Opinión

Los bombones de Eva

El bombón está relleno de almendra, una sabrosa sorpresa que se deshará en la boca suavemente, porque no hay prisa. Un pequeño chocolate al día es el premio que se concede a sí misma, por todos las subidas y bajadas que está padeciendo en esta noria sin apeadero. Disfruta jugando a una inocente ruleta rusa cuando toca elegir una dulce tentación, sin saber si está más cerca del torturado Nick de “El cazador” o de Forrest Gump, porque aún no ha decidido si entregarse dócilmente al enemigo que la empuja al límite o echar a correr hasta que salten los hierros que la sujetan. Sentada en una pequeña silla blanca, pintada en una soleada tarde del mes de septiembre en ese balcón, rebusca en una caja verde imágenes capturadas sobre papel. Piensa si existirá alguna razón antropológica que enlace el chocolate y la nostalgia, al mismo tiempo que ante ella van desfilando, por puro azar, algunos momentos congelados de vida. Echa en falta otros, perdidos en los móviles caducados antes de tiempo.

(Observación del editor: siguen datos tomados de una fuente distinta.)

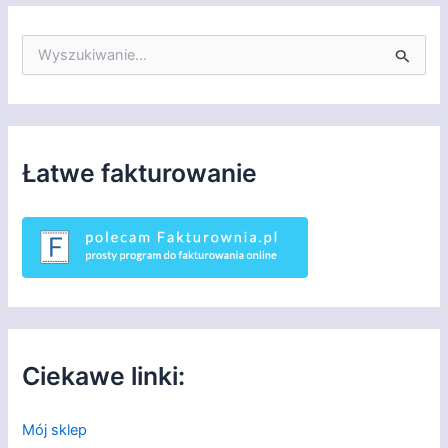
S
z
u
k
a
j
d
Łatwe fakturowanie
l
a
:
Ciekawe linki:
Mój sklep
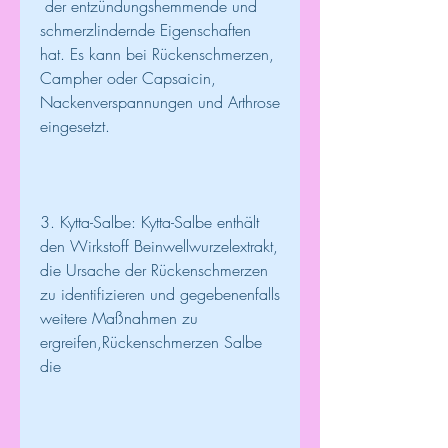
 der entzündungshemmende und 
schmerzlindernde Eigenschaften 
hat. Es kann bei Rückenschmerzen, 
Campher oder Capsaicin, 
Nackenverspannungen und Arthrose 
eingesetzt.
3. Kytta-Salbe: Kytta-Salbe enthält 
den Wirkstoff Beinwellwurzelextrakt, 
die Ursache der Rückenschmerzen 
zu identifizieren und gegebenenfalls 
weitere Maßnahmen zu 
ergreifen,Rückenschmerzen Salbe 
die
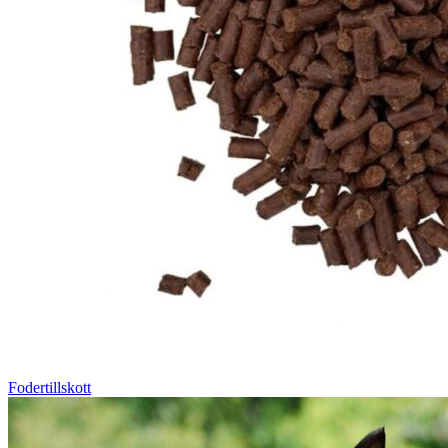
Fodertillskott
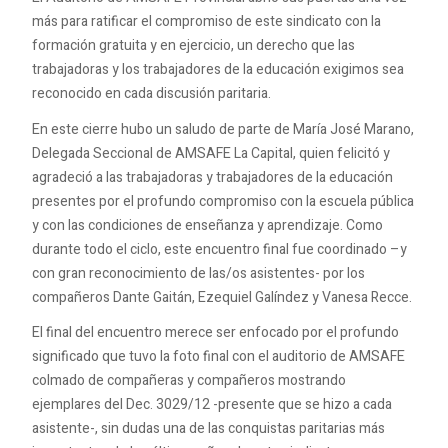
más para ratificar el compromiso de este sindicato con la
formación gratuita y en ejercicio, un derecho que las
trabajadoras y los trabajadores de la educación exigimos sea
reconocido en cada discusión paritaria.
En este cierre hubo un saludo de parte de María José Marano,
Delegada Seccional de AMSAFE La Capital, quien felicitó y
agradeció a las trabajadoras y trabajadores de la educación
presentes por el profundo compromiso con la escuela pública
y con las condiciones de enseñanza y aprendizaje. Como
durante todo el ciclo, este encuentro final fue coordinado –y
con gran reconocimiento de las/os asistentes- por los
compañeros Dante Gaitán, Ezequiel Galíndez y Vanesa Recce.
El final del encuentro merece ser enfocado por el profundo
significado que tuvo la foto final con el auditorio de AMSAFE
colmado de compañeras y compañeros mostrando
ejemplares del Dec. 3029/12 -presente que se hizo a cada
asistente-, sin dudas una de las conquistas paritarias más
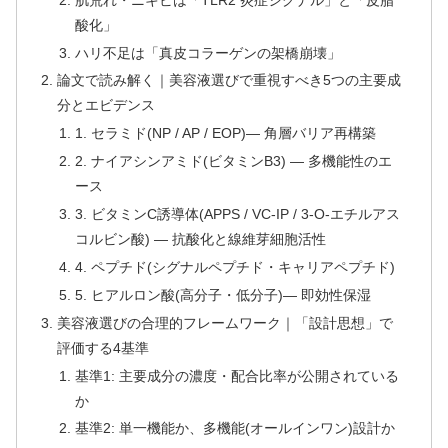
酸化」
ハリ不足は「真皮コラーゲンの架橋崩壊」
論文で読み解く｜美容液選びで重視すべき5つの主要成
分とエビデンス
1. セラミド(NP / AP / EOP)— 角層バリア再構築
2. ナイアシンアミド(ビタミンB3) — 多機能性のエ
ース
3. ビタミンC誘導体(APPS / VC-IP / 3-O-エチルアス
コルビン酸) — 抗酸化と線維芽細胞活性
4. ペプチド(シグナルペプチド・キャリアペプチド)
5. ヒアルロン酸(高分子・低分子)— 即効性保湿
美容液選びの合理的フレームワーク｜「設計思想」で
評価する4基準
基準1: 主要成分の濃度・配合比率が公開されている
か
基準2: 単一機能か、多機能(オールインワン)設計か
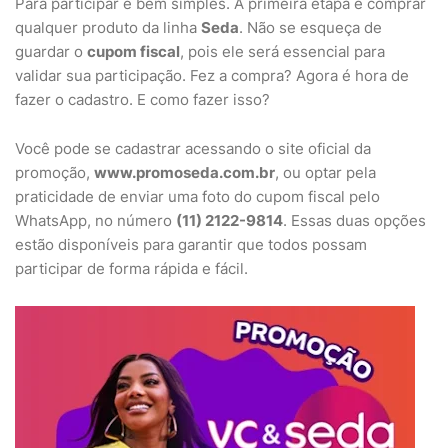
Para participar é bem simples. A primeira etapa é comprar
qualquer produto da linha
Seda
. Não se esqueça de
guardar o
cupom fiscal
, pois ele será essencial para
validar sua participação. Fez a compra? Agora é hora de
fazer o cadastro. E como fazer isso?
Você pode se cadastrar acessando o site oficial da
promoção,
www.promoseda.com.br
, ou optar pela
praticidade de enviar uma foto do cupom fiscal pelo
WhatsApp, no número
(11) 2122-9814
. Essas duas opções
estão disponíveis para garantir que todos possam
participar de forma rápida e fácil.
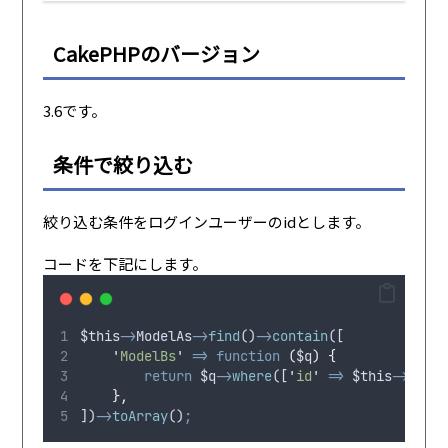
CakePHPのバージョン
3.6です。
条件で絞り込む
絞り込む条件をログインユーザーのidとします。
コードを下記にします。
$this
->
ModelAs
->
find
()
->
contain
([
'
ModelBs
'
=>
function
(
$q
)
{
return
$q
->
where
([
'
id
'
=>
$this
->
Auth
-
},
])
->
toArray
()
;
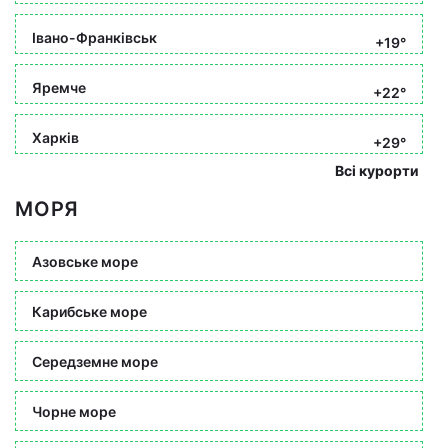
Івано-Франківськ
+19°
Яремче
+22°
Харків
+29°
Всі курорти
МОРЯ
Азовське море
Карибське море
Середземне море
Чорне море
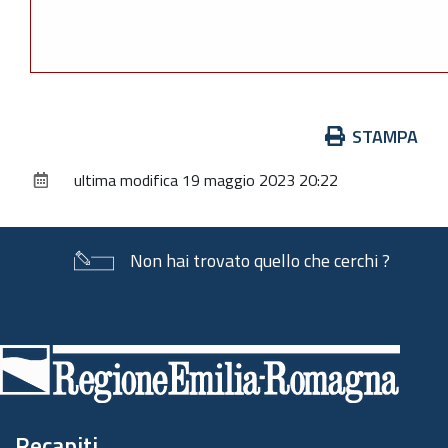
Azioni
STAMPA
sul
ultima modifica
19 maggio 2023 20:22
documento
Non hai trovato quello che cerchi ?
Piè
di
pagina
Recapiti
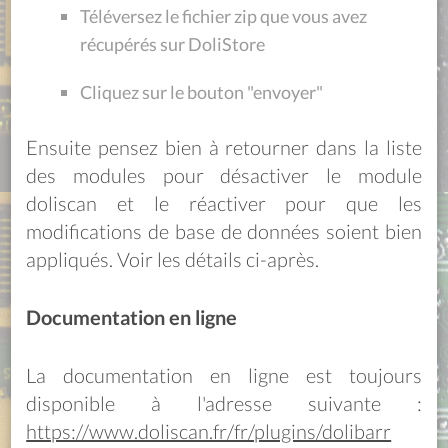
Téléversez le fichier zip que vous avez
récupérés sur DoliStore
Cliquez sur le bouton "envoyer"
Ensuite pensez bien à retourner dans la liste
des modules pour désactiver le module
doliscan et le réactiver pour que les
modifications de base de données soient bien
appliqués. Voir les détails ci-après.
Documentation en ligne
La documentation en ligne est toujours
disponible à l'adresse suivante :
https://www.doliscan.fr/fr/plugins/dolibarr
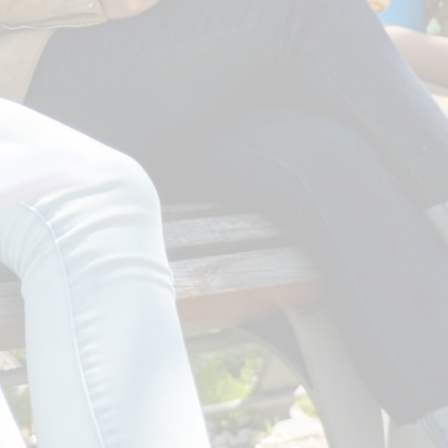
VOIR LA VISITE VIRTUELLE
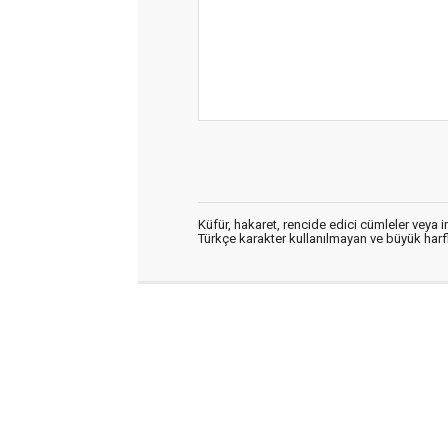
Küfür, hakaret, rencide edici cümleler veya im
Türkçe karakter kullanılmayan ve büyük har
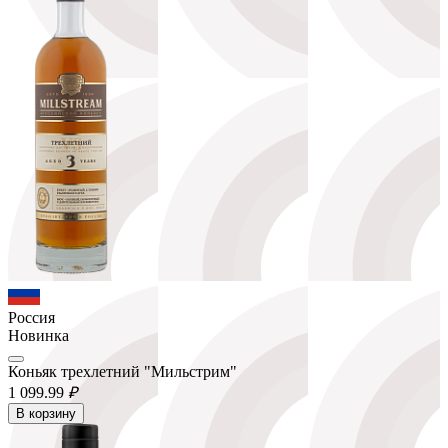
Россия
Новинка
Коньяк трехлетний "Мильстрим"
1 099.
99
₽
В корзину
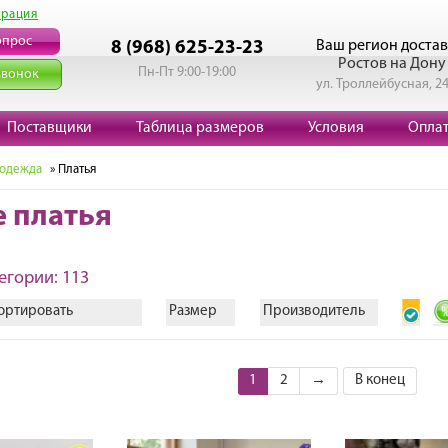
трация
опрос
Ваш регион достав
8 (968) 625-23-23
Ростов на Дону
Пн-Пт 9:00-19:00
звонок
ул. Троллейбусная, 2
Поставщики
Таблица размеров
Условия
Опла
 одежда
» Платья
е платья
егории: 113
ортировать
Размер
Производитель
1
2
→
В конец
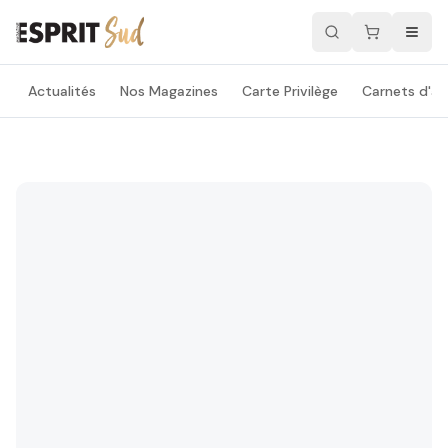
Actualités
Nos Magazines
Carte Privilège
Carnets d'ad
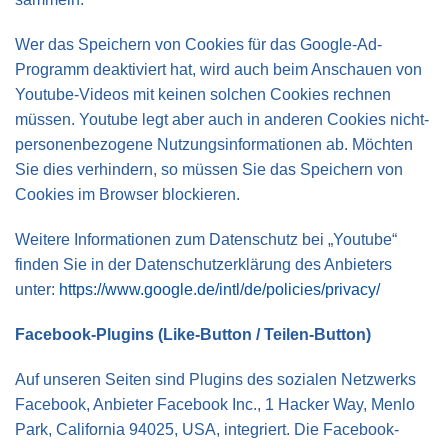
Wer das Speichern von Cookies für das Google-Ad-
Programm deaktiviert hat, wird auch beim Anschauen von
Youtube-Videos mit keinen solchen Cookies rechnen
müssen. Youtube legt aber auch in anderen Cookies nicht-
personenbezogene Nutzungsinformationen ab. Möchten
Sie dies verhindern, so müssen Sie das Speichern von
Cookies im Browser blockieren.
Weitere Informationen zum Datenschutz bei „Youtube“
finden Sie in der Datenschutzerklärung des Anbieters
unter:
https://www.google.de/intl/de/policies/privacy/
Facebook-Plugins (Like-Button / Teilen-Button)
Auf unseren Seiten sind Plugins des sozialen Netzwerks
Facebook, Anbieter Facebook Inc., 1 Hacker Way, Menlo
Park, California 94025, USA, integriert. Die Facebook-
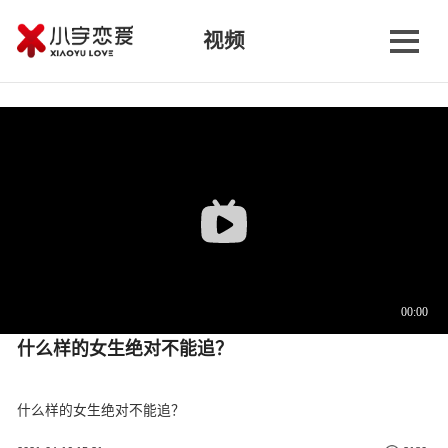
视频
什么样的女生绝对不能追？
什么样的女生绝对不能追？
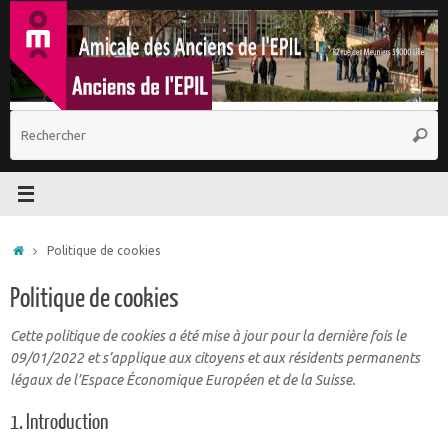
Passer
au
contenu
R
Reche
p
:
Accueil
Politique de cookies
Politique de cookies
Cette politique de cookies a été mise à jour pour la dernière fois le
09/01/2022 et s’applique aux citoyens et aux résidents permanents
légaux de l’Espace Économique Européen et de la Suisse.
1. Introduction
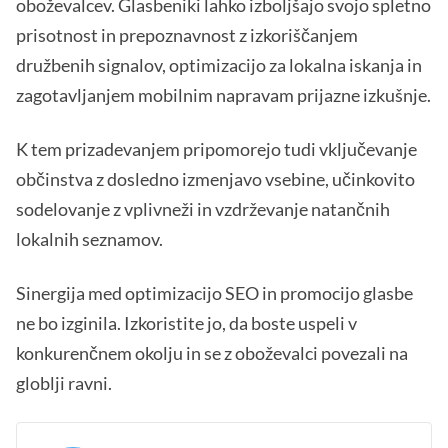
oboževalcev. Glasbeniki lahko izboljšajo svojo spletno
prisotnost in prepoznavnost z izkoriščanjem
družbenih signalov, optimizacijo za lokalna iskanja in
zagotavljanjem mobilnim napravam prijazne izkušnje.
K tem prizadevanjem pripomorejo tudi vključevanje
občinstva z dosledno izmenjavo vsebine, učinkovito
sodelovanje z vplivneži in vzdrževanje natančnih
lokalnih seznamov.
Sinergija med optimizacijo SEO in promocijo glasbe
ne bo izginila. Izkoristite jo, da boste uspeli v
konkurenčnem okolju in se z oboževalci povezali na
globlji ravni.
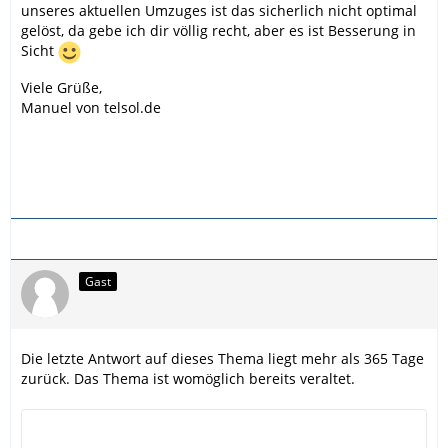
unseres aktuellen Umzuges ist das sicherlich nicht optimal
gelöst, da gebe ich dir völlig recht, aber es ist Besserung in
Sicht
Viele Grüße,
Manuel von telsol.de
Gast
Die letzte Antwort auf dieses Thema liegt mehr als 365 Tage
zurück. Das Thema ist womöglich bereits veraltet.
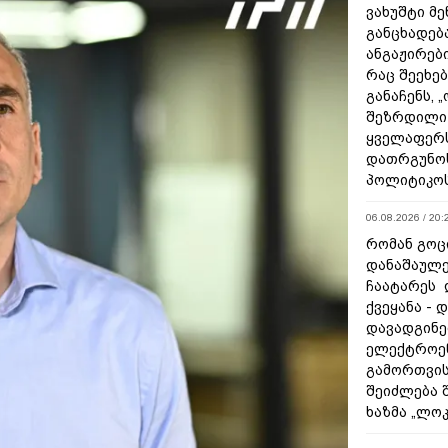
ვახუშტი მე
განცხადებ
ანგაჟირები
რაც შეეხებ
განაჩენს, 
შეზრდილი
ყველაფერს
დათრგუნო
პოლიტიკო
06.08.2026 / 20:
რომან გოცი
დანაშაულე
ჩაატარეს 
ქვეყანა - 
დავადგინე
ელექტროე
გამორთვის
შეიძლება 
ხაზმა „ლო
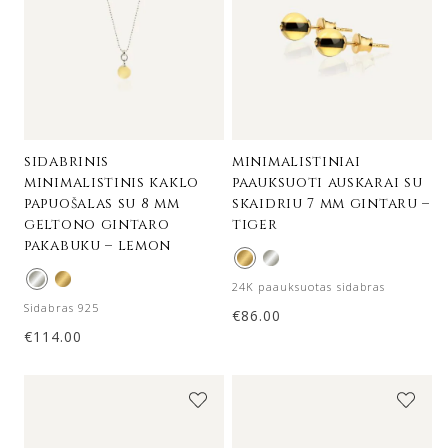
sidabrinis
minimalistiniai
minimalistinis kaklo
paauksuoti auskarai su
papuošalas su 8 mm
skaidriu 7 mm gintaru –
geltono gintaro
tiger
pakabuku – lemon
24K paauksuotas sidabras
Sidabras 925
€
86.00
€
114.00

Eva, mi vecina del quinto, toca con los dedos los árboles que dieron sombra a una tarde de fiesta en casa de esa amiga que hace tanto ha perdido de vista. Busca la fotografía de la última reunión familiar que transcurrió entre brindis y canciones mal cantadas. Encuentra la imagen de ese primer viaje en pareja cuando ambos eran aún tan jóvenes. Se encuentra a sí misma con veinte años menos y se reconoce guapa porque se sabe feliz. Los recuerdos se van fundiendo de la misma manera dulce que lo hace el chocolate alrededor de la almendra, que aún mantiene en la boca. Eva elabora mentalmente una pequeña agenda vital, saltando el orden cronológico, para viajar libre por tantos instantes escogidos. Debería componer nuevas fotografías para guardar en esa caja verde. Eva ha sentido la necesidad de tocar y ver esos fragmentos de pasado para no olvidar el mundo que conoce. Empieza a irritarla esa insistencia de que nada volverá a ser como era. El mensaje machacón de que el regreso a la normalidad será todo menos normal, la enfurece porque siente un vértigo cada vez más incontrolable. Se detiene en la foto de una noche prorrogada con licor café y saca el móvil para copiarla y reenviarla. Es con ese imperceptible clic cuando comprende que el mundo cambia cada día, que se transforma en cada movimiento y que todavía nos mantenemos en pie. Se levanta y elige otro bombón de la caja. Se siente aliviada. Se hace un selfi, aún segura de que quedará perdido en el teléfono. Tal vez debería guardarlo en la caja verde. Tal vez vuelva a necesitar recordar que un día todo fue diferente y que el mundo siguió igual.